[CONSIGNA A] Cita del hilo sobre la cobertura celular todo lo que va desde "# Aumentar cobertura" hasta "me ayudaria ..", sin cambiar nada.
[CONSIGNA B] Continúa el hilo sobre la cobertura celular a partir de su última oración.

[FRAGMENTO DE PÁGINA]
::::::
# Aumentar cobertura en mi celular



## nelus

Necesito que me ayuden en un problema de cobertura con celulares. esto se debe  al lugar, ya que esta lleno de cerros por lo que es dificil comunicarse por telefono celular. (Se puede hablar pero a veces se corta la comunicacion).
Si uds saben algo como solucionarlo o aumentar un poco la cobertura  me ayudaria .. 
saludos .. gracias


----------



## Mushito

con una antena yagi se puede. Yo hice construyendo una yagi de 12 elementos, pero necesariamente tu movil se convertiria en celufijo.
Busca en google el software Yaguimax, descargalo y empieza a diseñar tu yagi. 100% comprobado en TDMA y GSM


----------



## Loktar

Buenas.

En mi casa, las señales de los celulares no son muy buenas. Hay que acercarse a la ventana para tener señal. Por eso se me ocurrió que se podría crear un amplificador de señal para poder hablar tranquilamente dentro de la casa. Entonces pregunto: ¿Hay alguna forma de hacerlo?¿Tiene que amplificar las señales de la red y también las que envía el celular?
Tengo pocos o nulos conocimientos en el tema de la conversación celular...

Saludos.


----------



## elgd51

Hola LoKtar, recién me integro al foro y entre las muchas consultas interesantes que encontré, intento contribuir con algo de lo que sé.
::::::
[DATOS DE ENTRADA]

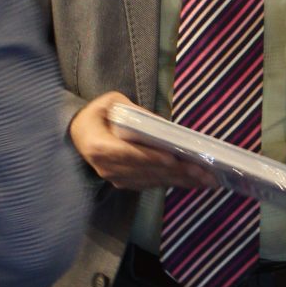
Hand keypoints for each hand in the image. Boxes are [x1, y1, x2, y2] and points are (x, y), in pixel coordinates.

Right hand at [68, 93, 214, 191]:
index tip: (174, 160)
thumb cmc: (97, 113)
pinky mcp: (124, 183)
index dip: (152, 158)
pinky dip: (174, 182)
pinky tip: (194, 182)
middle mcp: (107, 167)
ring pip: (153, 181)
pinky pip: (152, 184)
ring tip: (208, 179)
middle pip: (147, 171)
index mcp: (99, 146)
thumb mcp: (112, 102)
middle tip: (206, 173)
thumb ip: (134, 111)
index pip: (130, 154)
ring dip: (182, 181)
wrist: (77, 133)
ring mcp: (115, 178)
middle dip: (178, 173)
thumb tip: (161, 126)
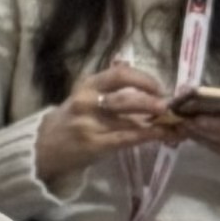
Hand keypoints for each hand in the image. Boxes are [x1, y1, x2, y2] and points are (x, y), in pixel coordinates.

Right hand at [37, 59, 169, 183]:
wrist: (46, 146)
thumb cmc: (72, 118)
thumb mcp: (86, 96)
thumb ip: (112, 90)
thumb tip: (150, 89)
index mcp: (88, 85)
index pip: (118, 74)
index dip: (142, 79)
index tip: (159, 87)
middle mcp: (88, 102)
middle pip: (124, 99)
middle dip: (151, 102)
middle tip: (168, 106)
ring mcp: (90, 125)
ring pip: (128, 122)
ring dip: (155, 123)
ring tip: (173, 124)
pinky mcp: (94, 145)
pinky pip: (126, 139)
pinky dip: (147, 136)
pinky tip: (161, 135)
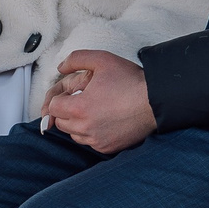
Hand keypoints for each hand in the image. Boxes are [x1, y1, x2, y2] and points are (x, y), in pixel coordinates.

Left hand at [41, 50, 155, 153]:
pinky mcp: (108, 147)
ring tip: (94, 110)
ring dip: (77, 124)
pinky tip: (104, 120)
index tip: (71, 94)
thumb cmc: (131, 81)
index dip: (60, 98)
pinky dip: (92, 133)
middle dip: (67, 111)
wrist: (155, 101)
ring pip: (74, 135)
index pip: (53, 107)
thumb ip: (76, 59)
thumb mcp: (102, 60)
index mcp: (79, 107)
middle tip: (82, 100)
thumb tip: (61, 67)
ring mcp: (97, 140)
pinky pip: (90, 143)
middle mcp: (85, 127)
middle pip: (60, 122)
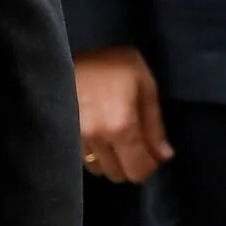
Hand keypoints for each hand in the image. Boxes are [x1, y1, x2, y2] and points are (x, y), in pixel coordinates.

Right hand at [75, 46, 171, 184]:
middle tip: (137, 145)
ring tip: (117, 139)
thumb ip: (155, 124)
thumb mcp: (144, 85)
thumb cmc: (113, 63)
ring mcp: (75, 139)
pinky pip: (83, 161)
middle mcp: (96, 138)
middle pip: (119, 175)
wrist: (65, 50)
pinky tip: (100, 137)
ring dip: (112, 161)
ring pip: (100, 170)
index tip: (153, 154)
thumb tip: (164, 156)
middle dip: (132, 165)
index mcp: (120, 126)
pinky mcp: (62, 136)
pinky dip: (96, 156)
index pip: (138, 170)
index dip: (150, 166)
::::::
[RESPUESTA A]
# Aumentar cobertura en mi celular



## nelus

Necesito que me ayuden en un problema de cobertura con celulares. esto se debe  al lugar, ya que esta lleno de cerros por lo que es dificil comunicarse por telefono celular. (Se puede hablar pero a veces se corta la comunicacion).
Si uds saben algo como solucionarlo o aumentar un poco la cobertura  me ayudaria ..

[RESPUESTA B]
Tengo ese mismo problema que mencionás en una casa de campo; sabía que existian antenas para autos, aunque en realidad mas que mejorar sustancialmente la recepción/transmisión lo que hacen es llevar la antena fuera de la "jaula metálica" que a veces bloquea las señales si son débiles.

Pero averiguando encontré que existen antenas domiciliarias, bastante mas grandes que las de autos y que son del tipo "Yagui" de entre 7 y 15 elementos; yo probé con una de 13 elementos y la señal en el display pasó de 0 de 4 líneas a 3 de 4. En realidad, con 1 ya funcionaba pero sobre el sistema analógico; para tener cobertura digital, imprescindible para los mensajes SMS, hace falta algo más de señal.

Curiosamente, para que lo tengas en cuenta, no fué en el lugar mas alto que conseguí la mayor señal, sinó a solo 3 mts. del piso

Con respecto a la posibilidad de amplificar la señal, no te lo recomiendo, mas allá de la complejidad que pudiera presentar; mucho se habla sobre las consecuencias negativas de las microondas para la salud; los fabricantes se defienden argumentando que el nivel de señal está limitado dentro de valores que no perjudican la salud.... 

Saludos
Eduardo


----------



## Courage_faces

LA verdad no se si se podra con con un amplificador de RF. aunque las señales de celular ya viajan de forma digital....
este tema me suena  interesante pero es de buscar mas información...

"mini estacion repetidora para señales digitales domestica".... nos e algo asi tiene que ser..
si encuentro algo lo posteare..

saludos


----------



## elchicharito

la frecuencia de celular para TX / RX son de 850 - 1900 MHZ para hablar y mensajes.

desarmas el cel y l soldas una bobina pequeña trae como un potenciometro junto con un bobina pegados.
 como de un cm dentro de el. trae un amplificador ahi un potenciometro para aumentar la ganancia de la señal....

Para calibrar la señal lo que tienes que hacer en mi caso:

en un rancho a mas de 1900 metros de altura sobre el nivel del mar. alojado de las radiobases de 1 barrita de señal logre subirla a 3 barras...

desarmas el celular y haces eso que te digo. para mejorar la ganancia de la señal.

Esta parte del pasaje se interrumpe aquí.